[Document segment — start]

Is there some way we can converge on something? (01)
Could we make a list of requirements described by examples
for each of the capabilities of the theory. (02)
So, from my UCUM perspective, I would want to know, for
every operation what the result would be. It's like a list
of unit test cases that I would use to test my implementation. (03)
1 = 1 : true or false? (04)
1 N.m = 1 N.m : true or false? (05)
1 m = 100 cm : true or false? (06)
1 L/L = 1 kg/kg : true or false? (07)
1 m = 1.00 m : true or false? (08)
1.0 m = 1.001 m : true or false? (09)
0 m = 0 kg : true or false? (010)
We would make a table of these statements, and add any sort
of detail to them that we want to exemplify cases in which
the equivalence (or any other) relation holds. (011)
Then we can use that to come down to one list of requirements
and we only need to formulate the theory around those
requirements. We can also challenge the requirements right
then and there and argue why the relation should or should
not hold in that case. (012)
I feel like unless we do this, any candidate theory that we
look at here can be shot down because it fails to distinguish
something that some (but not all) on this list would want to
distinguish. So, can we make a table? May be on the Wiki where
we can maintain a nice table of examples? (013)
thanks,
-Gunther (014)
Pat Hayes wrote:
> On Sep 28, 2009, at 10:13 AM, ingvar_johansson wrote:
>
>> Dear Pat,
>>
>> you wrote:
>>> Agreed, but they too often stray from being an arriving at a common
>>> understanding, into what might be called a confusion of amateur
>>> ontology-hacking. The current noise about 'equivalence classes' (with
>>> no mention of any equivalence relations) is a good example.
>> If you were thinking of me, I took it for granted that the relation
>> is a
>> similarity relation.
>
> Hmm. But 'similar to' is typically not transitive, so not an
> equivalence relation.
>
>> Take mass as an example. If one wants to take one's departure in
>> individual instances of mass (what VIM calls quantity values of mass),
>> then generic quantity values such as 1.53 kg and 137.999 kg can be
>> regarded as being classes of exactly similar instances
>
> 'similar' in what sense? The only useful sense that I can determine is
> that they are both measures of the same quantity. So all this
> equivalence-class talk does not eliminate the idea of kind of
> quantity, or reduce it to something conceptually simpler or ontology
> more fundamental.

[Document segment — finish]
[Dataset excerpt — start]

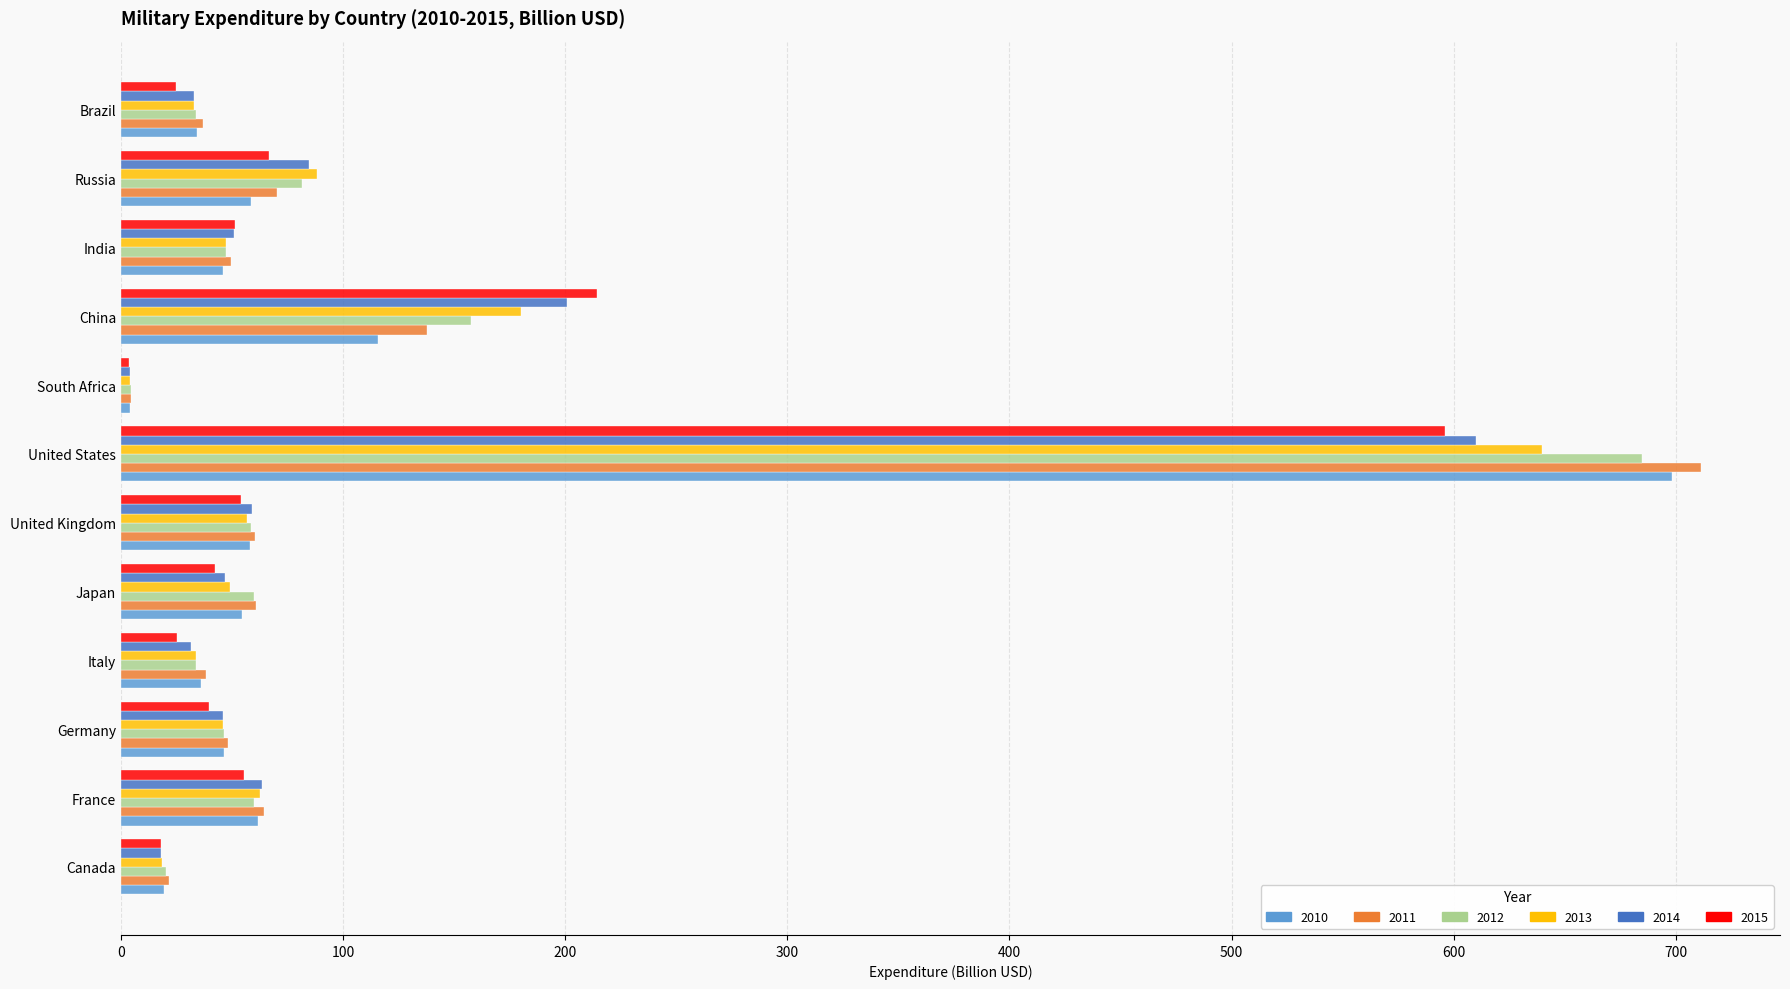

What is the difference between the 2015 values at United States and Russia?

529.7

[Dataset excerpt — finish]

Task to complete
Reproduce the part of the unit-equivalence message that opens with the words containing "So, from my" and closes with "or false? (010)", substituting "software" for "implementation".

Your response
So, from my UCUM perspective, I would want to know, for
every operation what the result would be. It's like a list
of unit test cases that I would use to test my software. (03)
1 = 1 : true or false? (04)
1 N.m = 1 N.m : true or false? (05)
1 m = 100 cm : true or false? (06)
1 L/L = 1 kg/kg : true or false? (07)
1 m = 1.00 m : true or false? (08)
1.0 m = 1.001 m : true or false? (09)
0 m = 0 kg : true or false? (010)